**WORK REQUIRED**
Make an exact copy of the records below, excluding images.

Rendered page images

***

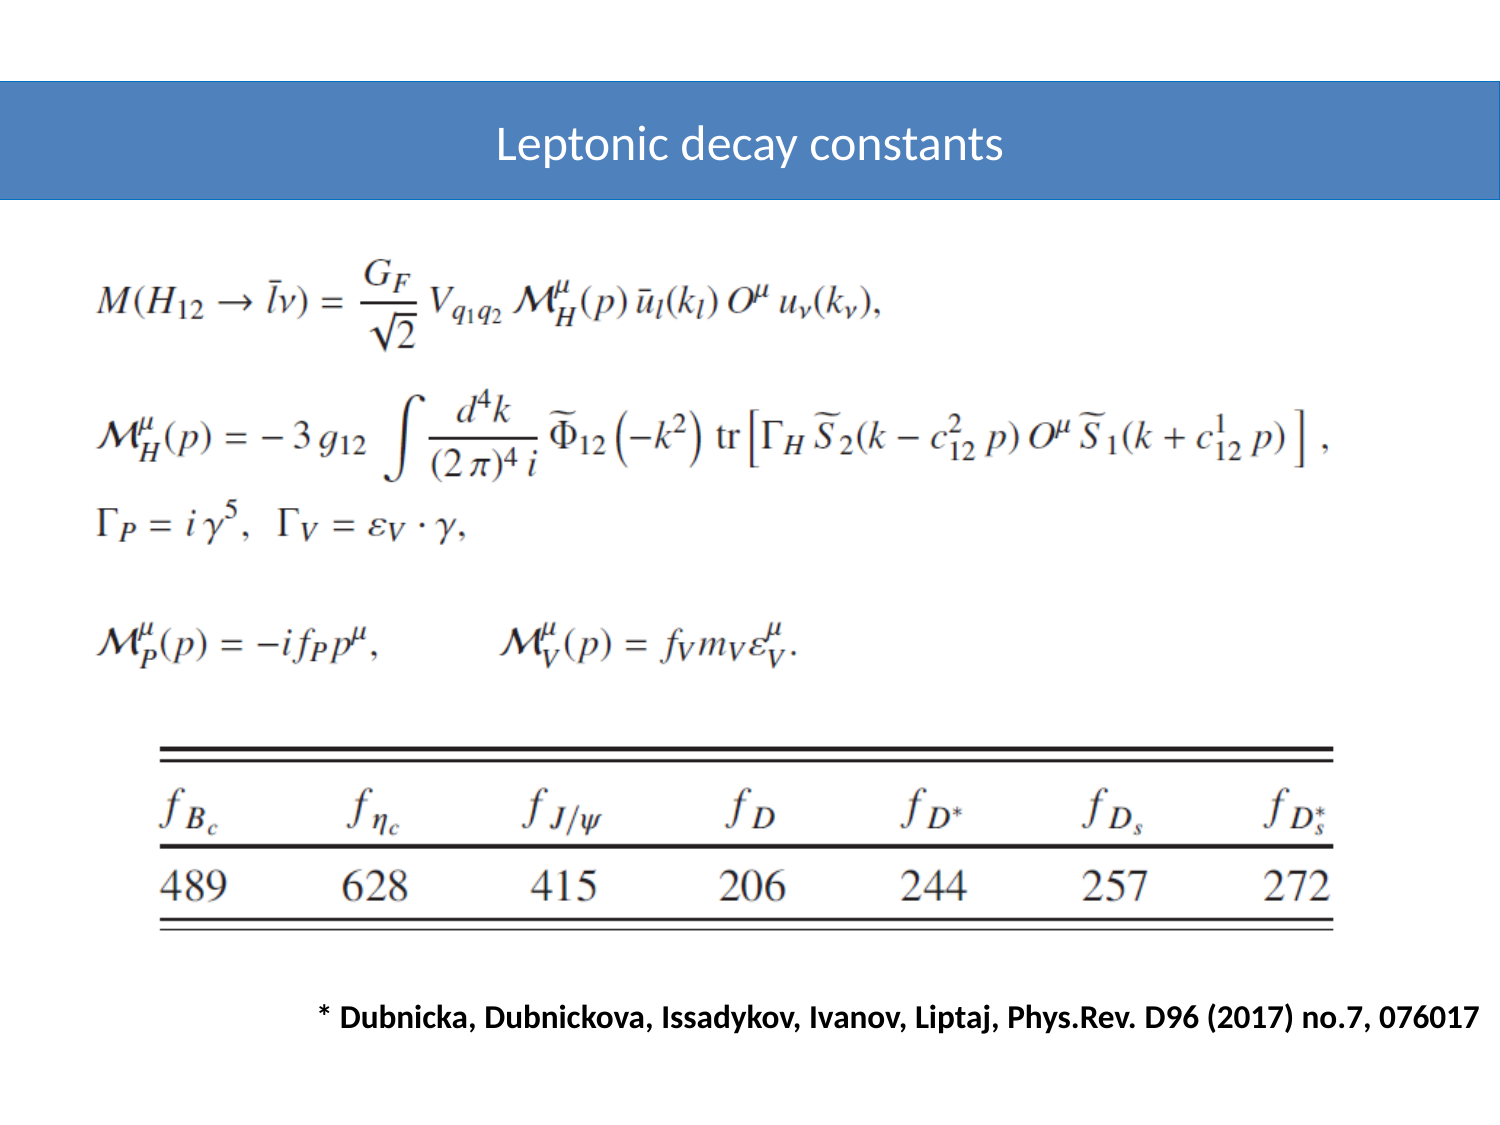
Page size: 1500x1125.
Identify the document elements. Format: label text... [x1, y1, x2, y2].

list * Dubnicka, Dubnickova, Issadykov, Ivanov, Liptaj, Phys.Rev. D96 (2017) no.7, 076017 [301, 987, 1500, 1125]
picture [143, 739, 1357, 948]
picture [52, 255, 1341, 676]
text_box Leptonic decay constants [0, 81, 1500, 200]
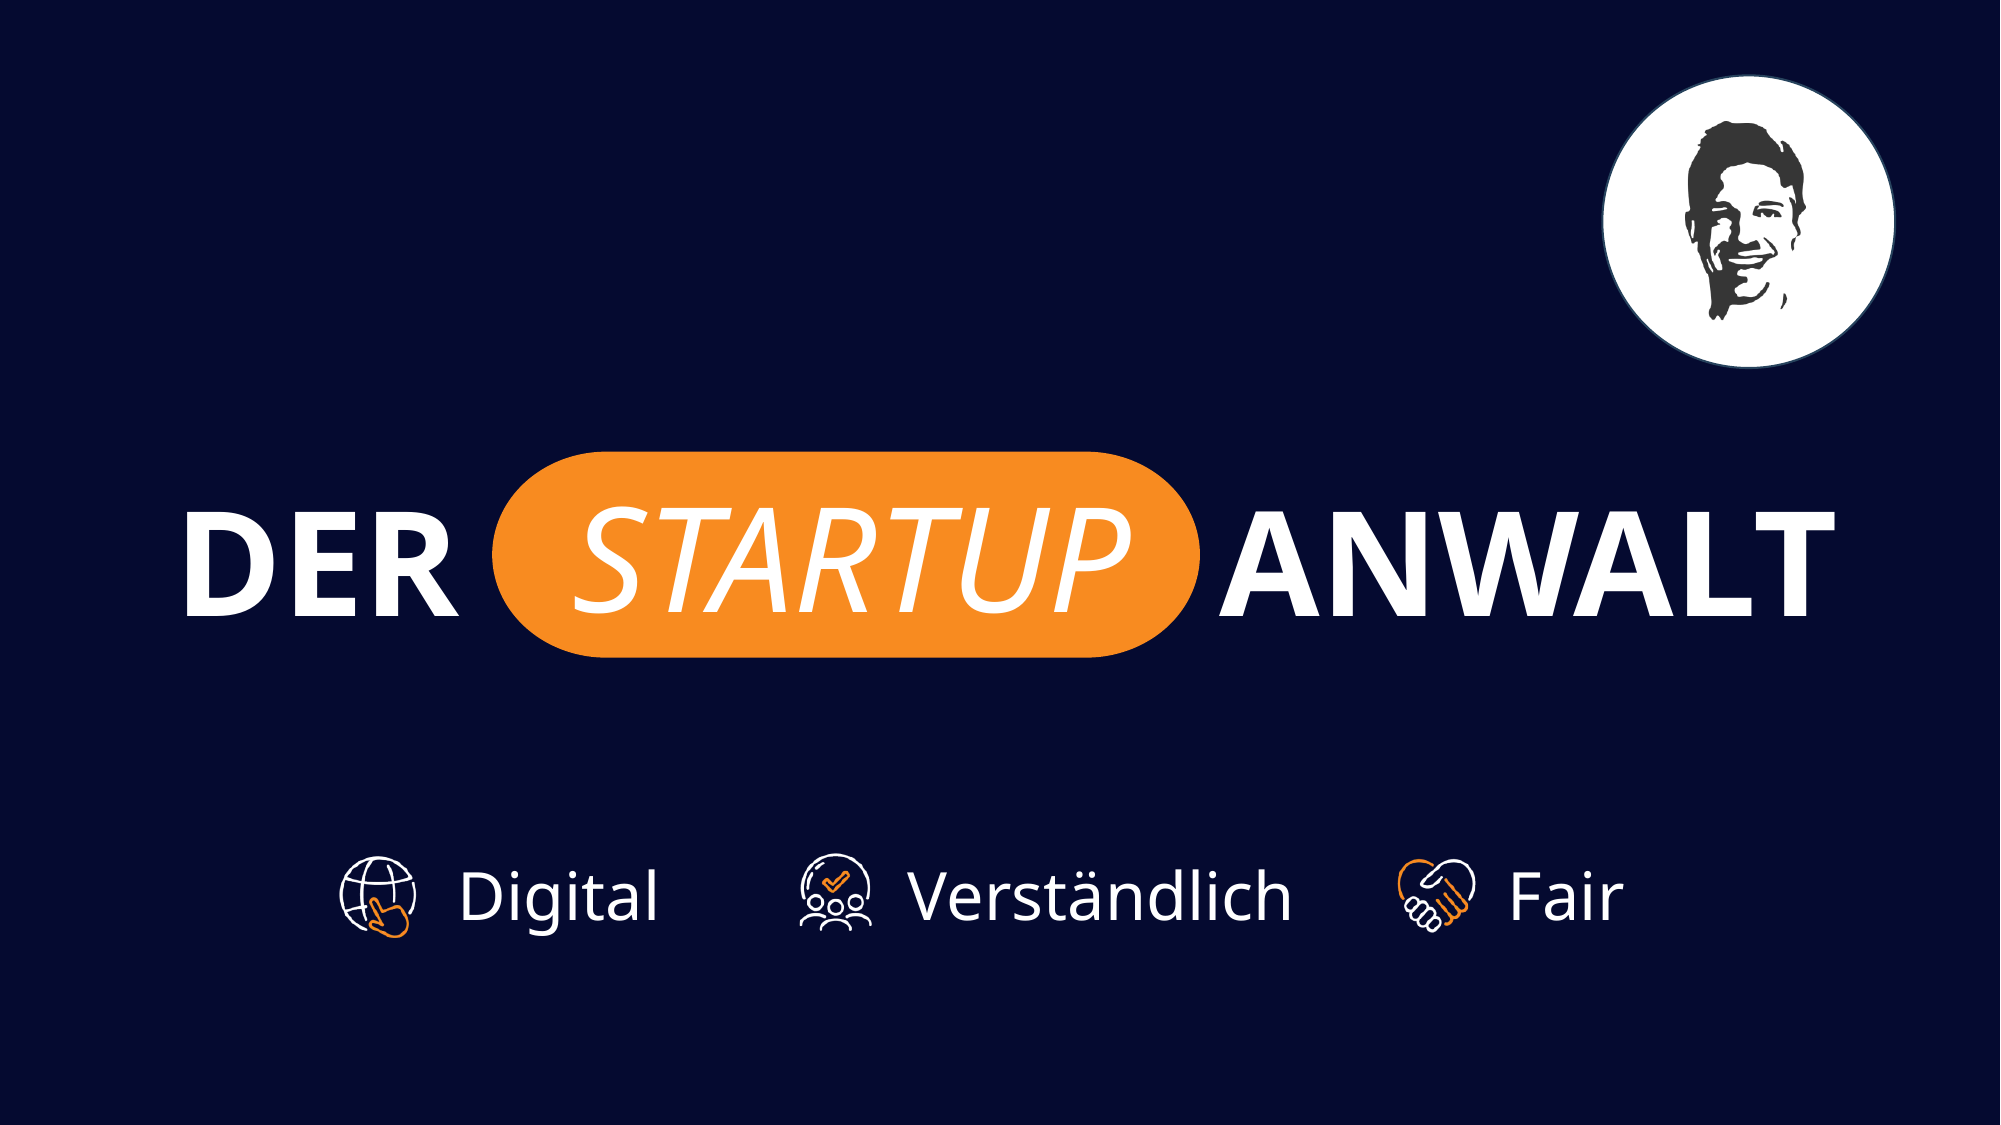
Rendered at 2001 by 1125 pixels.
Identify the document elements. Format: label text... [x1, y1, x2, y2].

picture [1378, 836, 1490, 948]
text_box DER ANWALT [86, 261, 1926, 653]
picture [779, 836, 891, 948]
text_box Digital Verständlich Fair [170, 689, 1912, 1020]
text_box STARTUP [102, 257, 1603, 649]
text_box [568, 653, 1124, 659]
picture [1680, 115, 1822, 326]
text_box [1601, 74, 1897, 370]
picture [324, 840, 436, 952]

***

**ANSWER TO THE PROBLEM**
Page size: 1500x1125.
Identify the document elements. Format: label text... [x1, y1, x2, y2].

list * Dubnicka, Dubnickova, Issadykov, Ivanov, Liptaj, Phys.Rev. D96 (2017) no.7, 076017 [301, 987, 1500, 1125]
picture [143, 739, 1357, 948]
picture [52, 255, 1341, 676]
text_box Leptonic decay constants [0, 81, 1500, 200]
Rendered at 2001 by 1125 pixels.
Identify the document elements. Format: label text... [x1, y1, x2, y2].

picture [1378, 836, 1490, 948]
text_box DER ANWALT [86, 261, 1926, 653]
picture [779, 836, 891, 948]
text_box Digital Verständlich Fair [170, 689, 1912, 1020]
text_box STARTUP [102, 257, 1603, 649]
text_box [568, 653, 1124, 659]
picture [1680, 115, 1822, 326]
text_box [1601, 74, 1897, 370]
picture [324, 840, 436, 952]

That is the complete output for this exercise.